TEXT PASSAGE:
<<<<

Apache Flume – Big data reflections and experiments

The Flume agents can be monitored individually by adding two parameters:

flume-ng agent -n agent_name -c conf -f conf config.conf -Dflume.monitoring.type=http -Dflume.monitoring.port=19256

The parameters flume.monitoring.type=http and flume.monitoring.port=24105 enable JSON monitoring.

The metrics are retrieved with following URL: http://<ip-address-agent:24105/metrics

Example of a response:

{
    "SOURCE.http_traffic":{"OpenConnectionCount":"0","Type":"SOURCE","AppendBatchAcceptedCount":"2561700","AppendBatchReceivedCount":"2561700","EventAcceptedCount":"2561700","AppendReceivedCount":"0","StopTime":"0","StartTime":"1504012941615","EventReceivedCount":"2561700","AppendAcceptedCount":"0"},
    "SINK.k4":{"Type":"SINK","ConnectionClosedCount":"0","EventDrainSuccessCount":"2561700","KafkaEventSendTimer":"17461960","ConnectionFailedCount":"0","BatchCompleteCount":"0","EventDrainAttemptCount":"0","ConnectionCreatedCount":"0","BatchEmptyCount":"679409","StopTime":"0","RollbackCount":"0","StartTime":"1504012941570","BatchUnderflowCount":"3942"},
    "CHANNEL.c4":{"EventPutSuccessCount":"2561700","ChannelFillPercentage":"0.0","Type":"CHANNEL","StopTime":"0","EventPutAttemptCount":"2561700","ChannelSize":"0","StartTime":"1504012941382","EventTakeSuccessCount":"2561700","ChannelCapacity":"5000","EventTakeAttemptCount":"3245052"},
    "CHANNEL.c1":{"EventPutSuccessCount":"2561700","ChannelFillPercentage":"0.0","Type":"CHANNEL","StopTime":"0","EventPutAttemptCount":"2561700","ChannelSize":"0","StartTime":"1504012941382","EventTakeSuccessCount":"2561700","ChannelCapacity":"5000","EventTakeAttemptCount":"3242098"},
    "CHANNEL.c3":{"EventPutSuccessCount":"2561700","ChannelFillPercentage":"0.0","Type":"CHANNEL","StopTime":"0","EventPutAttemptCount":"2561700","ChannelSize":"0","StartTime":"1504012941381","EventTakeSuccessCount":"2561700","ChannelCapacity":"5000","EventTakeAttemptCount":"3245036"},
    "SINK.k3":{"BatchCompleteCount":"22260","ConnectionFailedCount":"15","EventDrainAttemptCount":"2561701","ConnectionCreatedCount":"2228","Type":"SINK","BatchEmptyCount":"679389","ConnectionClosedCount":"2223","EventDrainSuccessCount":"2561700","StopTime":"0","StartTime":"1504012941383","BatchUnderflowCount":"3942"}
}

The source metrics are listen in the next table.

>>>>

(Records from a data collection)
<<<<

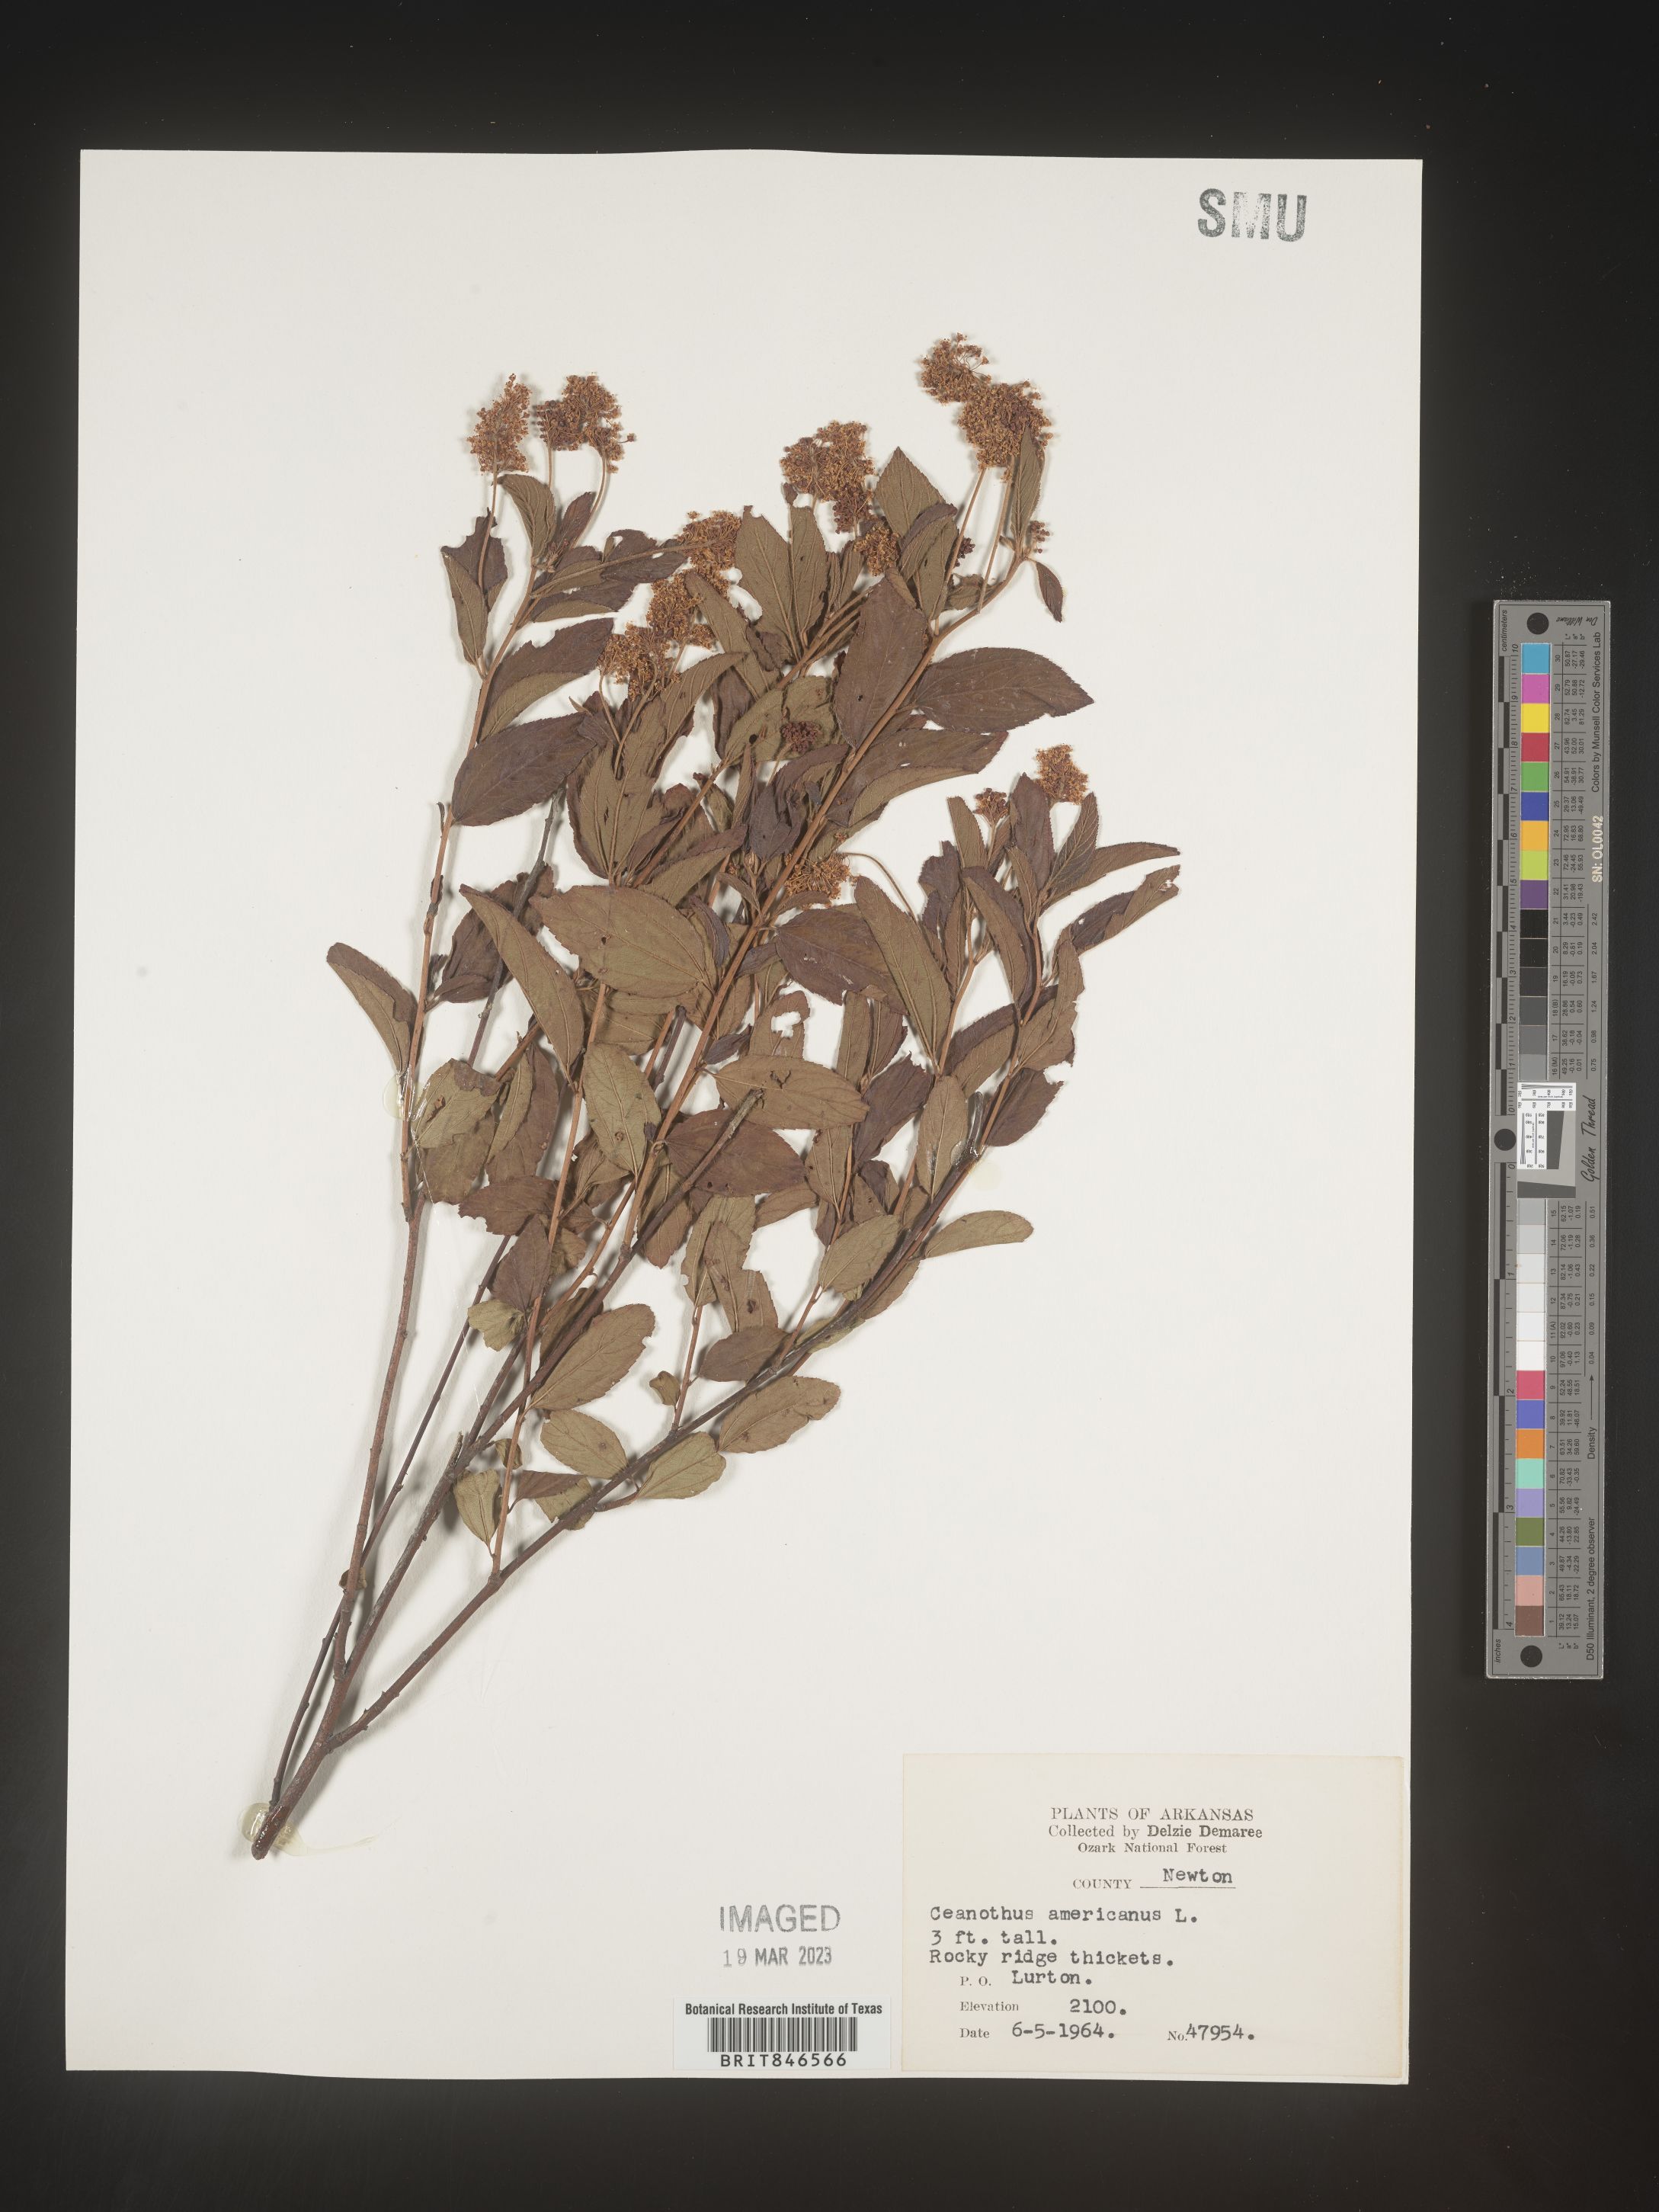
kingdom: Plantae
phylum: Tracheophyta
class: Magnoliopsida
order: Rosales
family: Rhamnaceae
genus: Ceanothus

>>>>

PROBLEM REQUIREMENTS:
In the Apache Flume text, what ConnectionFailedCount does the example response give for "SINK.k3"?

FULL SOLUTION:
15